[Page images and extracted text]
* * * *

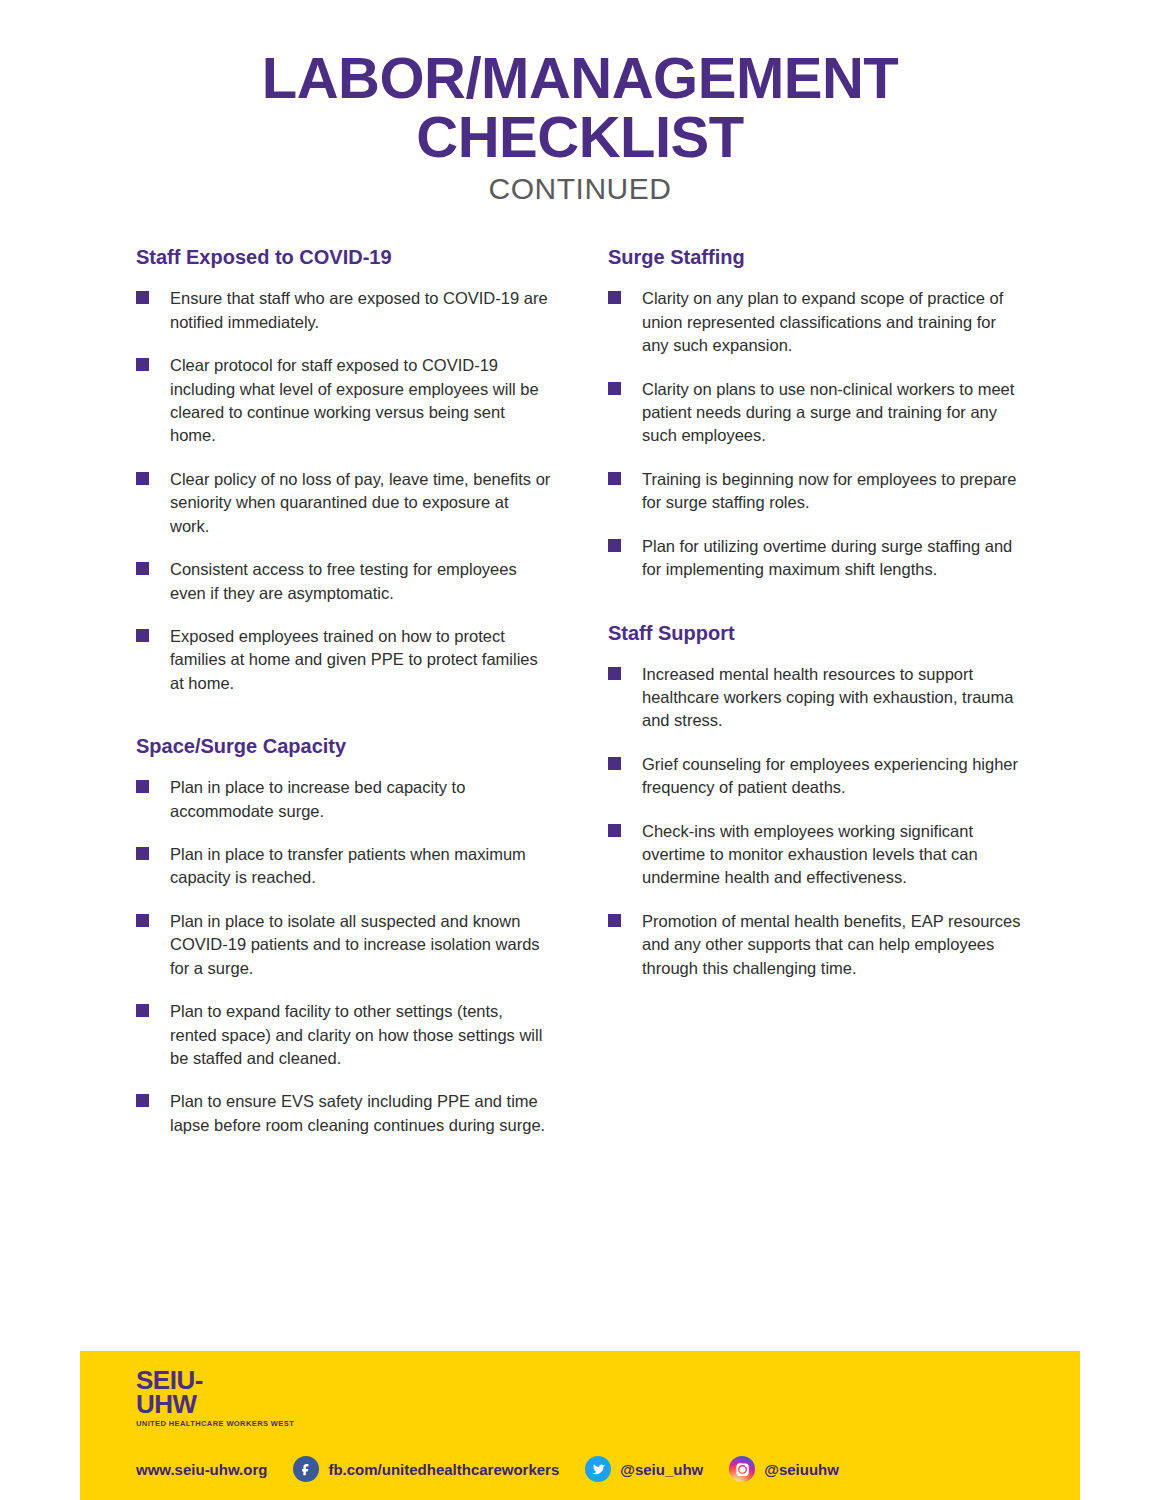Labor/Management Checklist
Continued
Staff Exposed to COVID-19
Ensure that staff who are exposed to COVID-19 are notified immediately.
Clear protocol for staff exposed to COVID-19 including what level of exposure employees will be cleared to continue working versus being sent home.
Clear policy of no loss of pay, leave time, benefits or seniority when quarantined due to exposure at work.
Consistent access to free testing for employees even if they are asymptomatic.
Exposed employees trained on how to protect families at home and given PPE to protect families at home.
Space/Surge Capacity
Plan in place to increase bed capacity to accommodate surge.
Plan in place to transfer patients when maximum capacity is reached.
Plan in place to isolate all suspected and known COVID-19 patients and to increase isolation wards for a surge.
Plan to expand facility to other settings (tents, rented space) and clarity on how those settings will be staffed and cleaned.
Plan to ensure EVS safety including PPE and time lapse before room cleaning continues during surge.
Surge Staffing
Clarity on any plan to expand scope of practice of union represented classifications and training for any such expansion.
Clarity on plans to use non-clinical workers to meet patient needs during a surge and training for any such employees.
Training is beginning now for employees to prepare for surge staffing roles.
Plan for utilizing overtime during surge staffing and for implementing maximum shift lengths.
Staff Support
Increased mental health resources to support healthcare workers coping with exhaustion, trauma and stress.
Grief counseling for employees experiencing higher frequency of patient deaths.
Check-ins with employees working significant overtime to monitor exhaustion levels that can undermine health and effectiveness.
Promotion of mental health benefits, EAP resources and any other supports that can help employees through this challenging time.
SEIU- UHW United Healthcare Workers West
www.seiu-uhw.org fb.com/unitedhealthcareworkers @seiu_uhw @seiuuhw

* * * *

ASSIGNMENT:
Could you set down verbatim the lines from the beginning of the entries above through the line containing "Clear policy of", both included, leaving out the pictures?

ANSWER TO THIS TASK:
Labor/Management Checklist
Continued
Staff Exposed to COVID-19
Ensure that staff who are exposed to COVID-19 are notified immediately.
Clear protocol for staff exposed to COVID-19 including what level of exposure employees will be cleared to continue working versus being sent home.
Clear policy of no loss of pay, leave time, benefits or seniority when quarantined due to exposure at work.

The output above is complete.